THE TRAGEDY OF JUDAS
Lord of Life, thank you for your watchcare over me. It is personal, penetrating, and abiding. How great you are.
Read MATTHEW 27:1-10
Judas Hangs Himself
27 Early in the morning, all the chief priests and the elders of the people made their plans how to have Jesus executed. 2 So they bound him, led him away and handed him over to Pilate the governor.
3 When Judas, who had betrayed him, saw that Jesus was condemned, he was seized with remorse and returned the thirty pieces of silver to the chief priests and the elders. 4 “I have sinned,” he said, “for I have betrayed innocent blood.”
“What is that to us?” they replied. “That’s your responsibility.”
5 So Judas threw the money into the temple and left. Then he went away and hanged himself.
6 The chief priests picked up the coins and said, “It is against the law to put this into the treasury, since it is blood money.” 7 So they decided to use the money to buy the potter’s field as a burial place for foreigners. 8 That is why it has been called the Field of Blood to this day. 9 Then what was spoken by Jeremiah the prophet was fulfilled: “They took the thirty pieces of silver, the price set on him by the people of Israel, 10 and they used them to buy the potter’s field, as the Lord commanded me.”[a]
- Matthew 27:10 See Zech. 11:12,13; Jer. 19:1-13; 32:6-9.
New International Version (NIV)Holy Bible, New International Version®, NIV® Copyright ©1973, 1978, 1984, 2011 by Biblica, Inc.® Used by permission. All rights reserved worldwide.

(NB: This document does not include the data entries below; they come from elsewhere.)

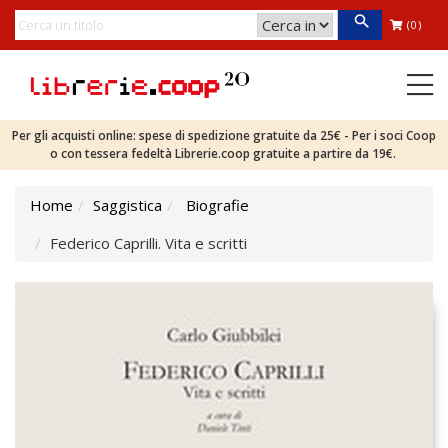
(0)
Per gli acquisti online: spese di spedizione gratuite da 25€ - Per i soci Coop
o con tessera fedeltà Librerie.coop gratuite a partire da 19€.
Home
Saggistica
Biografie
Federico Caprilli. Vita e scritti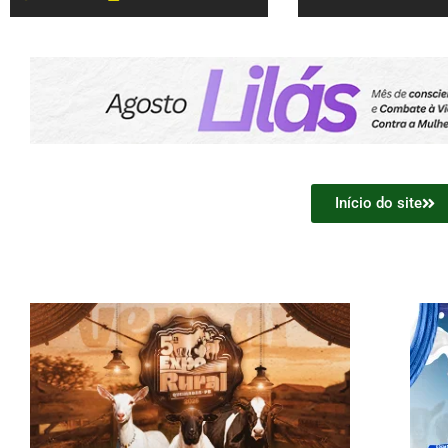
Início do site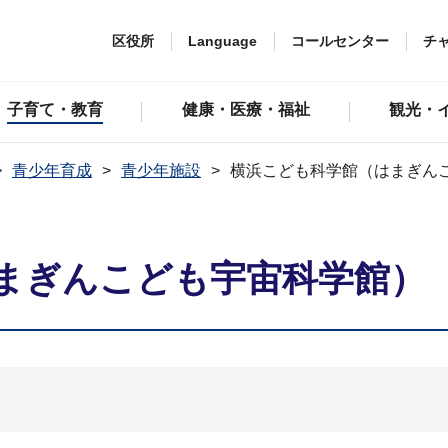
区役所
Language
コールセンター
チ
子育て・教育
健康・医療・福祉
観光・
青少年育成
青少年施設
横浜こども科学館（はまぎん
まぎんこども宇宙科学館）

Pray for more wisdom to understand the effects of sin in our world and for protection from the Holy Spirit against its power in your life.
Despite the speed and success of their manipulations, the Sanhedrin could not pass the death sentence on Jesus. This had to be pronounced by the Roman governor and carried out under his authority. The temple elders now had to construct some political charge which Pontius Pilate could not dismiss. In the temple precinct, Judas watched the destructive plan unfold and realized, with huge remorse, the outcome that was now inevitable. The chief priests, however, were in no mood to engage with his regret – he had served their purposes. The money he no longer wanted was contaminating and could only be used to buy a burial ground for unclean bodies.
Flinging blood money into the heart of the temple was the action of a desperate man, now confronted with the gravity of his sin. Although he could hurl the money back, he could not take his own action back. Sin cannot be undone. Its consequences can rarely be avoided. Judas finally recognized the gravity of his betrayal. He had exposed an innocent man to the injustice of those who hated him. Jesus’ life would end on a brutal Roman cross. No wonder Judas could no longer live with himself. His suicide marked the realization that his existence was now intolerable.
Judas lived long enough to hate what his sin had bought him. He did what he thought he wanted, but came to detest it. This is a common human experience. Sin creates a longing which, when fulfilled, can so easily become a loathing. Sin can captivate us, also, and take us into bondage. Most of us are able, thankfully, to reach out to God and seek forgiveness for our wrongs. Jesus prayed from the cross even for those who killed him. We, unlike Judas, can rejoice that God’s grace is greater than our sin.
May we not hold on to sin, but have the humility to confess it before the Lord and receive his forgiving grace.
Loving Father, stir my heart. I know I am guilty of all sorts of sins from selfish motives. Judas was filled with remorse, but lead me to repentance, and grant me your gracious forgiveness.